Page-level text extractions
_ _ _ _ _

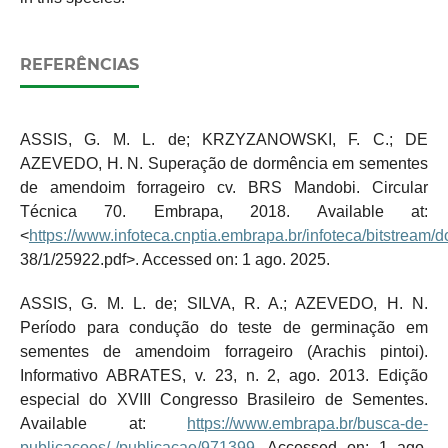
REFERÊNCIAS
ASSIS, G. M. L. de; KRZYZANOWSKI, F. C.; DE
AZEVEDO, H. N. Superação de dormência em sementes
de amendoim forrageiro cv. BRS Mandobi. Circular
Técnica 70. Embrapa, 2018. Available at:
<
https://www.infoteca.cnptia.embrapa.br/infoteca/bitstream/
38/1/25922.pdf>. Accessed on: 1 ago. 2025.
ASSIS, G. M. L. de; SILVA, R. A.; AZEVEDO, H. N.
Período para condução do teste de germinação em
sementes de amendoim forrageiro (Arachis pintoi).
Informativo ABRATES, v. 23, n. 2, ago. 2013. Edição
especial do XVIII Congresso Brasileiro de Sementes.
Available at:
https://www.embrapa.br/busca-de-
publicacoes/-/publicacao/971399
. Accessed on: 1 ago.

_ _ _ _ _

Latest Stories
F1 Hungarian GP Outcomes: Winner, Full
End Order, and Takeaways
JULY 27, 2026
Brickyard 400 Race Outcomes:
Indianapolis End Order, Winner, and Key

_ _ _ _ _

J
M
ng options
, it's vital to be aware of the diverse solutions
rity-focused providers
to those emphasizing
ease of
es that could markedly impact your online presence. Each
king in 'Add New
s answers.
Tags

_ _ _ _ _

** EXERCISE DIRECTIONS **
Tally the lines in these rows that contain the string "Winner", counting only matches with the same case. Give the number alone.

** EXPECTED ANSWER **
2